- **EXERCISE OBJECTIVE**:
Collect all lines from the records below that include the word "labels".

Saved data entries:
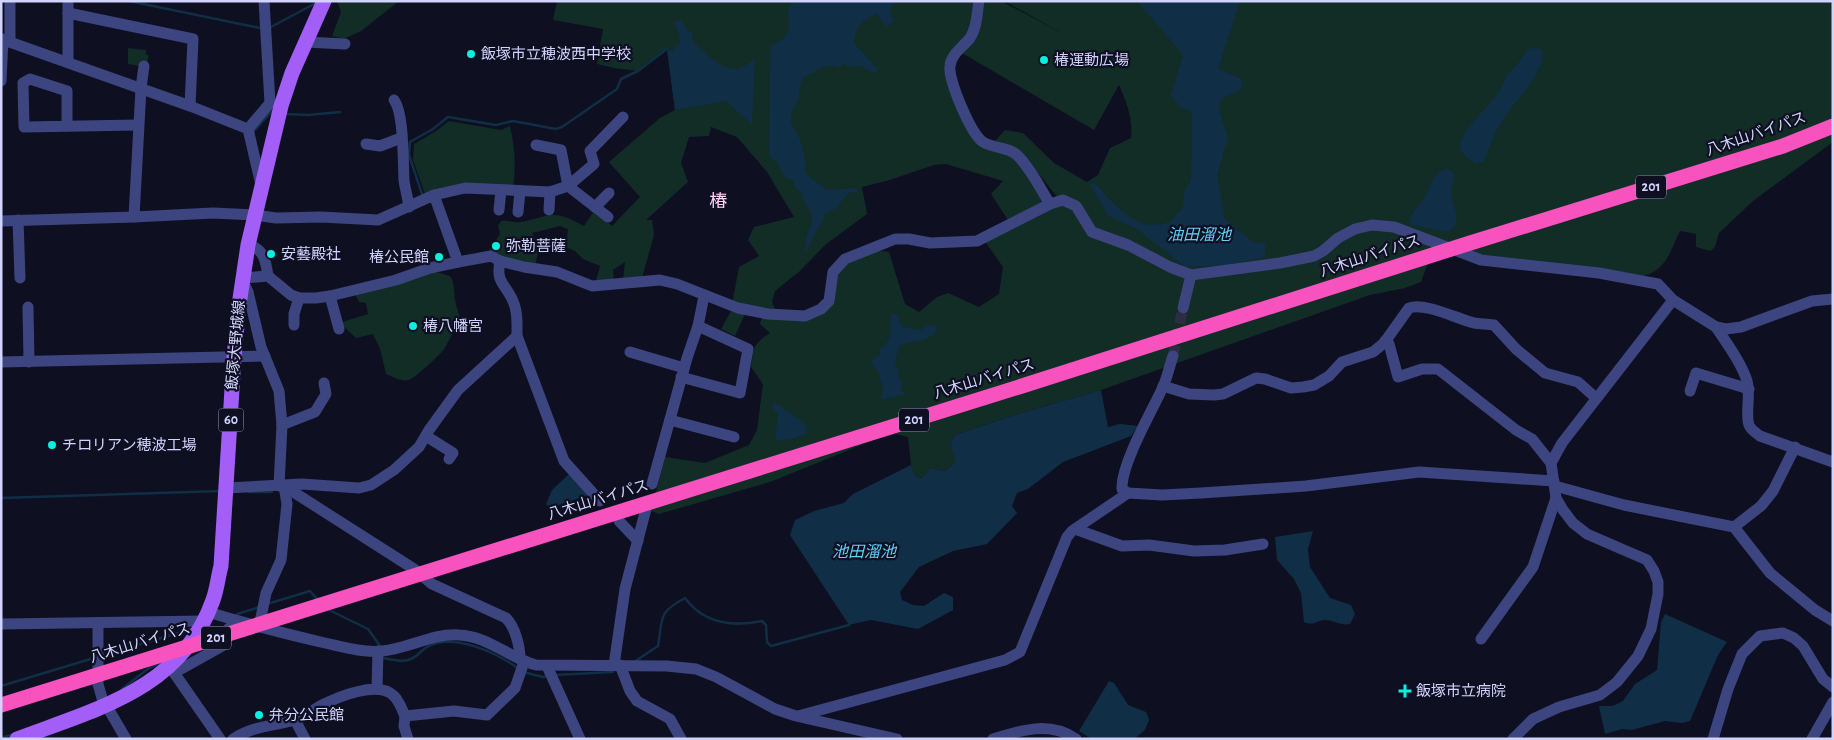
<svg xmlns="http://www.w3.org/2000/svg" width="1834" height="740" font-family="'Alegreya Sans','Noto Sans JP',sans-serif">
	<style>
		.green { fill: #122c26 }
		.water { fill: #102e45 }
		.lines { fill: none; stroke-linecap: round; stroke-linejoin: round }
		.stream { stroke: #102e45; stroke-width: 2.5 }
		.minor-tunnel { stroke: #2c2d43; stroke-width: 11; stroke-dasharray: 11 5.5; stroke-linecap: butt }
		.minor { stroke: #3c457f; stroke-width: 11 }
		.major { stroke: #a35ef8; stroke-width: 15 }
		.highway { stroke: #f752be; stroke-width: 15 }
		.poi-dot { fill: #0af0df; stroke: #0f0f22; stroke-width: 2 }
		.labels { text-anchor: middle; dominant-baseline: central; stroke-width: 4.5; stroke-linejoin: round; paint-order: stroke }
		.shield { fill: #0f0f22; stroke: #9799bb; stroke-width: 1 }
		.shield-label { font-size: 14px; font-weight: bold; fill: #d1d4fd }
		.poi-label { font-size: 15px; fill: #d1d4fd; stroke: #0f0f22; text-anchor: start }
		.street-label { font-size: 15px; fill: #d1d4fd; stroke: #0f0f22 }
		.water-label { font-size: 16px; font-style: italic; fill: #64cdf8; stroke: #0f0f22 }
		.quarter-label { font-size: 18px; fill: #fdd3f5; stroke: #0f0f22 }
	</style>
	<rect width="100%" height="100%" fill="#0f0f22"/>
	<g class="green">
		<polygon points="337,1 399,1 361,31 344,39 332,36 341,12"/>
		<path d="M557 1H976L967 35 950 54 968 129 1015 160 1029 177 1043 201 1041 206 1010 223 991 194 1003 181 946 164 934 165 890 180 862 187 867 214 825 245 800 271 775 291 772 302 776 312 732 304 739 267 759 256 748 240 754 227 794 217 767 172 737 137 711 127 709 136 689 137 681 163 688 182 646 220H652L654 235 642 278 623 280 625 262 613 270 614 281 595 284 600 266 583 259 575 251 566 247 568 229 560 226 532 233 539 249 535 266 519 264 489 251 500 234 498 226 501 221C508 220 513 223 520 222 531 221 541 216 551 215 563 214 574 221 584 226L594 211 612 226 640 197 609 162 660 118 675 110 667 50 638 71 614 68 597 64 603 29 553 20Z"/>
		<path d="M983 1H1001L1064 34 1004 1H1833V142L1753 201 1719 233 1715 247 1710 251 1696 247V234L1680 231C1670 251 1667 270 1643 276L1485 255 1435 244 1421 282 1405 288 1370 295 1101 390 1021 413 954 435 950 444 957 462 945 471 931 468 923 478 915 476 911 465 908 437 896 434 874 440 770 482 659 514 651 511 665 457 705 463 749 445 757 430 763 384 751 367C754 347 752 345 770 333L760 324 762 317 823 312 839 268 873 250 889 252 905 304 919 312 937 297 948 293 979 307 999 294 1003 267 984 240 1063 204 1020 151 1008 144 995 141 1005 130 1023 133 1054 163 1087 182 1098 175 1110 148 1131 138C1133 119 1127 103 1119 85L1094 130 962 53Z"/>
		<polygon points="128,48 146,50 146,55 149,55 146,67 128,64"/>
		<path d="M449 121 501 130 510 126C515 147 516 166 513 188L425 194 413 160 414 144 436 131Z"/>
		<path d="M429 270 450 276C456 286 453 293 456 304 458 313 462 318 460 327 450 334 450 340 444 349 441 354 414 379 409 380 401 382 393 377 386 374L380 349 373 334 356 338 342 325V322L368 314 366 303 359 302 355 294Z"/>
		<polygon points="731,311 745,314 735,336 721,329"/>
	</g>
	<g class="water">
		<path d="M810 1H895L890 11 894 20 887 27 876 14C861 22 856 25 854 43L878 70 873 73 861 66 849 67 844 63 839 68C830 63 822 66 815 72 809 76 815 71 808 75 799 78 800 90 799 98 798 104 791 109 791 116 790 124 794 127 797 133 802 141 807 163 805 172 812 181 820 183 827 190L857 188 858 192 848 193 836 209 832 210 825 215C821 227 817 228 813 237 810 243 810 248 805 253L806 237 812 222V214L802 198V193L796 189 793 180 783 176 778 163 769 156 770 46 782 40 789 31 788 9 792 2 798 3Z"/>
		<path d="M1137 1H1240L1218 69 1242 79 1241 89 1221 99 1219 110 1228 138 1217 175 1225 219 1253 242 1265 243V257L1229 265 1185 267 1137 229 1108 216 1090 184 1095 183C1109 199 1123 216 1143 224 1151 226 1162 224 1170 222L1183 207 1184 192 1191 180 1192 112 1181 108 1171 95 1183 55Z"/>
		<path d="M682 20 687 30 693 33 692 41C704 51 720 70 737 69 743 68 749 62 755 59L752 125 726 101 675 110 667 49 672 51 680 42 679 34 674 22Z"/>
		<path d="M1531 48 1540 49 1543 52C1545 74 1510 105 1500 125 1493 136 1489 149 1484 161L1477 164C1470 160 1459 154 1460 145 1461 129 1491 105 1499 92 1503 86 1504 79 1508 74 1510 71 1513 69 1516 66 1521 60 1523 52 1531 48Z"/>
		<path d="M1445 169 1451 170C1458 178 1451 184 1451 193 1451 206 1467 224 1446 232L1412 225 1409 222C1410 212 1417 209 1422 202 1430 190 1430 176 1445 169Z"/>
		<path d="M894 313 898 315V320L903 327 920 330C926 326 929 324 937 326 938 341 912 341 900 345L894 364 899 371 898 377 902 381 901 390 906 394 881 400 883 387 880 378V375L870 361 879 355 880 349C896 337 887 329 892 314Z"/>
		<polygon points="1101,390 1108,427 1120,424 1138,426 1131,436 1063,462 1028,489 1017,493 1012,506 1017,513 987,544 953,551 919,567 900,592 902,600 913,605 924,606 944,593 953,597 953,610 918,629 871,620 849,625 790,535 795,520 814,511 844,503 853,494 911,465 915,476 922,478 931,468 945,471 956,462 950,444 954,435 1021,413"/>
		<polygon points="773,401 803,422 806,426 806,433 795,438 775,441 778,414 772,407"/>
		<polygon points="570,473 591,494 550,508 546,504 552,490"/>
		<path d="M1313 531 1308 549 1310 567 1330 598 1351 605 1355 614 1350 624C1341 626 1334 620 1325 620 1314 621 1316 626 1304 622L1301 593 1294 579 1277 560 1275 537Z"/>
		<polygon points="1665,614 1727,642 1718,655 1690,721 1682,723 1665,721 1632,730 1622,729 1605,734 1599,706 1613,706 1623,701 1635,684 1657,670 1661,622"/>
		<polygon points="1109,681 1114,683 1128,705 1146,712 1149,720 1145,730 1134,739 1092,739 1079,731"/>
	</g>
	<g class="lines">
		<g class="stream">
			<polyline points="129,1 260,28"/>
			<polyline points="269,28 316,3"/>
			<polyline points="286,114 308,115 340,112"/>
			<polyline points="253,132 272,111"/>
			<polyline points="422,194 409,155 410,142 433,129 448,117 496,125 513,121 556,129 562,127 617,89 621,79 638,71 667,49"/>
			<polyline points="249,492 272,492"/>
			<polyline points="1,498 221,491"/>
			<polyline points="267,604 310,591 318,600"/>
			<polyline points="327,609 368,629 380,646"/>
			<polyline points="237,614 260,607"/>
			<polyline points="101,656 191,629"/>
			<path d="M383 658C395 660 406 664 416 656 420 653 424 648 429 646 455 633 497 653 519 669"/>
			<path d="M637 660 658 646C663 618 657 613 685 598 704 624 733 627 762 621L766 625 767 642 771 646 849 625"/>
			<polyline points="523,672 543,677 547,676"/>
			<polyline points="555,675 613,672"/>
			<polyline points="1,686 94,658"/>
			<polyline points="122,689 149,668 162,662"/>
			<polyline points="1,738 14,734"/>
		</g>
		<polyline class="minor-tunnel" points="1173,356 1183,308"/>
		<g class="minor">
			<polyline points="10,1 10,42"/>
			<polyline points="68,1 68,62"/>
			<path d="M979 1C977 13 977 28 970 38 963 47 951 54 950 66 948 80 971 134 983 142 994 149 1008 146 1018 156 1031 169 1040 188 1050 204"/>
			<polyline points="68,13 193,39 190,106"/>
			<polyline points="1,39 190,106 248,129"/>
			<polyline points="306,42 345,44"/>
			<polyline points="1,81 3,39"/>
			<path d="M394 100C404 113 403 161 404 180 405 189 408 198 409 207"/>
			<polyline points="67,126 67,91 30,79 23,83 24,127 138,125"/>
			<polyline points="248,129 270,103 264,1"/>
			<polyline points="248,129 261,185"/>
			<polyline points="366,144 380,146 401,138"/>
			<polyline points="536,145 561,150 568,186 608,217"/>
			<polyline points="434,195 465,188 550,192 568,186 594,164 590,151 623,117"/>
			<polyline points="595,207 609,193"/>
			<polyline points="499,210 501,190"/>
			<polyline points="549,210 550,192"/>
			<polyline points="518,212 520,191"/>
			<polyline points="134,217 141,88 144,66"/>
			<polyline points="18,220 20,278"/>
			<polyline points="1,221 134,217 213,213 255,215 276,218 321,217 378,220 434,195 458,262 491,256 500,261 524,267 557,272 592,286 660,280 677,284 738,308 768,314 805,316 821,309 829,301 833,272 845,259 895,239 909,239 930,243 977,241 1050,204 1063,200 1076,206 1092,232 1128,245 1170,267 1191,275 1280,263 1314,256 1323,251 1338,238 1355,229 1372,225 1394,227 1481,260 1599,273 1658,284 1673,300 1716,327 1726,329 1741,327 1812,301 1833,299"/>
			<path d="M248 245C264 248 266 262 268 276"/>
			<path d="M500 261C496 281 503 282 511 297 518 309 517 323 517 336L564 461 600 501"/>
			<polyline points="243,278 268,276 291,295 299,298 316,298 330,296 396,280 430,268 458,262"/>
			<polyline points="243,281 248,292 261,347 279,391 282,425 279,486"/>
			<polyline points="330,296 339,329"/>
			<polyline points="28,307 29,362"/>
			<polyline points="1183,308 1191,275"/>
			<polyline points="294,325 294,314 299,298"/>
			<path d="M1716 327C1727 344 1741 362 1747 381 1751 395 1745 414 1749 425 1751 430 1756 433 1760 436L1833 462"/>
			<polyline points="1385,341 1389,344 1398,377 1422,369 1438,369 1516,430 1532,439 1551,463"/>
			<polyline points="630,352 684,368"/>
			<path d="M1173 356C1169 367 1167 379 1162 389 1151 413 1121 464 1122 489L1128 493 1162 495 1201 493 1306 486 1419 472 1554 481"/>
			<polyline points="1,362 265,356"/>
			<polyline points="681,377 740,393 748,349 698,326"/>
			<path d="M1163 386 1189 394 1214 395 1223 394 1256 378 1265 379 1291 388 1303 387 1314 385 1329 376 1342 362 1373 352 1384 343 1409 308C1424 302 1458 319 1474 323 1480 324 1487 324 1494 325L1516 349 1545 373 1578 382 1596 398"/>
			<polyline points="1690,391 1696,373 1749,389"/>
			<polyline points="670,420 734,437"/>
			<polyline points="282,425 315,412 326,394 324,383"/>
			<polyline points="426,436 453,453 449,459"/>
			<polyline points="652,484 687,358 698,326 704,296"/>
			<path d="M284 486 414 569 432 584 506 618C515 627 520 646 520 659"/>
			<polyline points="1555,486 1624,505 1734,527 1770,573 1815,610 1833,621"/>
			<polyline points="227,488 302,484 359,488 371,485 394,470 419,447 429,430 458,390 517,336"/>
			<polyline points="619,521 638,541"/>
			<polyline points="1734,527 1761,506 1773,491 1795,447"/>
			<polyline points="1075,529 1122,546 1149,545 1194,551 1225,550 1263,544"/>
			<path d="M208 612C247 624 286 634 325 643 343 647 364 653 382 651 408 649 432 633 459 635 488 636 509 658 536 665L667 666 696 669 716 677 775 709 796 716 897 739"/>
			<polyline points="98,623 98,684 102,698 126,739"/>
			<polyline points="1,624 203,621"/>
			<polyline points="259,627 266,593 281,560 287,504 284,486"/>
			<polyline points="1481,639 1533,567 1556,498"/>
			<polyline points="614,665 625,589 646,509"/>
			<polyline points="620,665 630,691 637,701 670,719 681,739"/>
			<polyline points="547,666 580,739"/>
			<polyline points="170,667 220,739"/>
			<polyline points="174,673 224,645 229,628"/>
			<polyline points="377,689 378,651"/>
			<polyline points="405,716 404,726 408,739"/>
			<polyline points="798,716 1005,660 1020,652 1067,537 1072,531 1128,493"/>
			<polyline points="295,720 305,739"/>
			<path d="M233 739C253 726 273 726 295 720 305 717 313 710 322 705 338 697 378 680 394 696 399 701 402 709 405 716L454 711 487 715 515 688 524 662"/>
			<path d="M993 739C1021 730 1050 721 1076 739"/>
			<polyline points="1513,739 1533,719 1559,707 1600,695 1617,682 1638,656 1651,629 1658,594 1658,582 1654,571 1647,560 1587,534 1573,523 1563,510 1556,498 1551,463 1562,443 1673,300"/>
			<polyline points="1713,739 1728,689 1742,654 1760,636 1783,633 1794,638 1803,646 1823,679 1833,687"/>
			<polyline points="1812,739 1833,702"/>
		</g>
		<path class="major" d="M17 739C96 709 182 689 213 600 217 589 218 577 221 566L234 357 239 305 248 245 281 106 292 73 324 1"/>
		<polyline class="highway" points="1,705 1022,386 1467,244 1783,146 1833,126"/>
	</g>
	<g class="poi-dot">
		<circle cx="471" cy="54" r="5"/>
		<circle cx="1044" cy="60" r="5"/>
		<circle cx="496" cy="246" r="5"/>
		<circle cx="271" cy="254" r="5"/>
		<circle cx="439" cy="257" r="5"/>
		<circle cx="413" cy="326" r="5"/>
		<circle cx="52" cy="445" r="5"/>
		<path d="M1402.5 683.5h5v5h5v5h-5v5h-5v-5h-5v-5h5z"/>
		<circle cx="259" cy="715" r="5"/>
	</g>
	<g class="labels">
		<g class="shield">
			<rect x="1636" y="175.5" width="30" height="23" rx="4"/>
			<rect x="218.5" y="408.5" width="25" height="23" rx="4"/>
			<rect x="899" y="408.5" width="30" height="23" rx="4"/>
			<rect x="201" y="626.5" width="30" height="23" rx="4"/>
		</g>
		<g class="shield-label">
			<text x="1651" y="187">201</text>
			<text x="231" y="420">60</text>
			<text x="914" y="420">201</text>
			<text x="216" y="638">201</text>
		</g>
		<g class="poi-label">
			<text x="481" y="54">飯塚市立穂波西中学校</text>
			<text x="1054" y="60">椿運動広場</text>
			<text x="506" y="246">弥勒菩薩</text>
			<text x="281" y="254">安藝殿社</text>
			<text x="429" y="257" text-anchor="end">椿公民館</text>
			<text x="423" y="326">椿八幡宮</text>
			<text x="62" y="445">チロリアン穂波工場</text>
			<text x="1416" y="691">飯塚市立病院</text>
			<text x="269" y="715">弁分公民館</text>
		</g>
		<g class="street-label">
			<text transform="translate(1756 134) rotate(-19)">八木山バイパス</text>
			<text transform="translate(1370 256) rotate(-18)">八木山バイパス</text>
			<text transform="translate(236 345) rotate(-85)">飯塚大野城線</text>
			<text transform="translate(984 379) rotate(-17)">八木山バイパス</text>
			<text transform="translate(598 500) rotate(-17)">八木山バイパス</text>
			<text transform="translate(140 643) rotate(-17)">八木山バイパス</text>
		</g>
		<g class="water-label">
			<text x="1199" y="235">油田溜池</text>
			<text x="864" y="552">池田溜池</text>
		</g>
		<g class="quarter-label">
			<text x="718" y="202">椿</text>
		</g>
	</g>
	<rect width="1834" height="740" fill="none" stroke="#d1d4fd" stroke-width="5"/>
</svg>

- **PROBLEM SOLUTION**:
		.labels { text-anchor: middle; dominant-baseline: central; stroke-width: 4.5; stroke-linejoin: round; paint-order: stroke }
	<g class="labels">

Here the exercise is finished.